Hukuki süreçte yalnızca faille değil, sistemin kendisiyle de mücadele etmek zorunda kaldı:
“Cinsel saldırıya uğrayan mağdurların en büyük zorluğu, sistemin onların sesini kısmaya çalışmasıdır. Kamera kayıtları alınmadı, sanığın ifadesi alınmadı, hatta hakkımda 31 farklı suçlamayla soruşturma açıldı. Ama sesimi duyurmayı başardım.”
Bu süreçte failin kendisine yönelik "pornoculuk" ithamlarına da maruz kaldı:
“Sanık, duruşmalarda itibarsızlaştırma amacıyla ‘porno sitelerinde videolarım olduğunu tespit ettiğini’ söyledi. Mahkeme, bu açık hakareti savunma dokunulmazlığı kapsamında değerlendirerek sanığa beraat kararı verdi. Bu, cinsel suç faillerinin mağdurları itibarsızlaştırma stratejilerinin nasıl cezasız bırakıldığının bir örneğidir.”
"Kadınlar için daha adil bir sistem talep ediyoruz"
Arzu Sena, sistemin değişmesi gerektiğine inanıyor:
“Hukuki mevzuatta büyük eksiklikler olduğunu düşünmüyorum; asıl problem uygulamada. Haksız tahrik indirimi gibi konularda yargı, sanık yanlısı bir tavır sergiliyor. Cinsel saldırı davalarında da benzer bir durum söz konusu. Mağdurun beyanları didik didik ediliyor ve en küçük bir çelişki, beraat kararı için bahane olarak kullanılıyor.”

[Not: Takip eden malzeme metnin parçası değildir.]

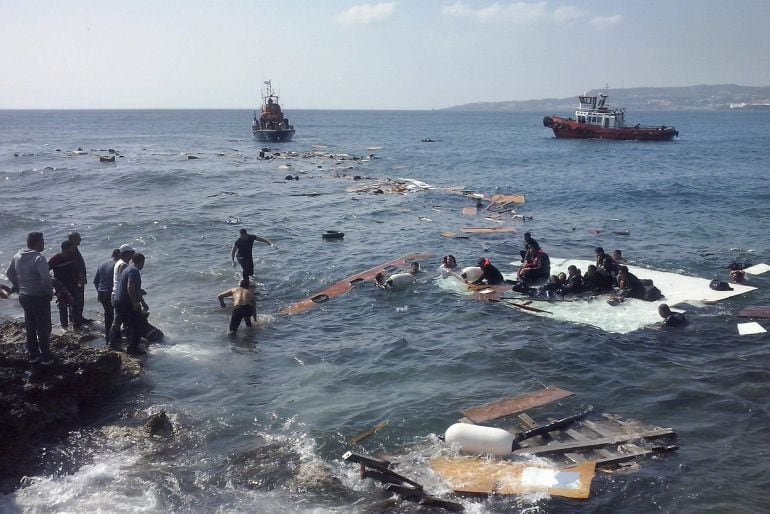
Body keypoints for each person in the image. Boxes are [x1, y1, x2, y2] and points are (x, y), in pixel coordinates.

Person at [6, 232, 55, 364]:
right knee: (43, 327)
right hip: (38, 297)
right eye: (42, 241)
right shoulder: (39, 258)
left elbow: (9, 273)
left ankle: (33, 355)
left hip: (24, 296)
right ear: (37, 242)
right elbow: (45, 278)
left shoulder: (17, 256)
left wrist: (19, 285)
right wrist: (49, 292)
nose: (44, 243)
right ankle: (46, 356)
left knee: (30, 325)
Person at [113, 253, 147, 356]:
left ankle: (115, 344)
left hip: (118, 301)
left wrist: (143, 302)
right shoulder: (134, 271)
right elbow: (130, 287)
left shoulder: (128, 269)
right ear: (141, 262)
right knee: (137, 324)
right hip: (125, 303)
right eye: (143, 263)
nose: (143, 266)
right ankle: (133, 349)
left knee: (128, 324)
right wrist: (134, 303)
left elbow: (136, 290)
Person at [48, 240, 80, 329]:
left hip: (73, 283)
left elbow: (77, 268)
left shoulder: (72, 256)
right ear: (67, 248)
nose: (73, 249)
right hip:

"Hepimiz güvende olana kadar mücadele edeceğiz"
Arzu Sena’nın hikayesi, yalnızca bireysel bir hukuk mücadelesi değil, aynı zamanda toplumsal bir direnişin parçası:
“Cinsel saldırıya uğrayan her kadın için hukuki süreç başlatmak çok zor. Ama sessiz kalmak, daha az travmatize olmak anlamına gelmiyor. Hesap sormazsak, hepimiz için tehlike devam ediyor. Örgütlenmek ve mücadele etmek zorundayız. Güvende olan hiçbir kadın, ses çıkaran kadınları yalnız bırakmamalı.”
Arzu Sena Topuz, yalnızca kendi adaleti için değil, tüm kadınlar için sesini yükseltiyor.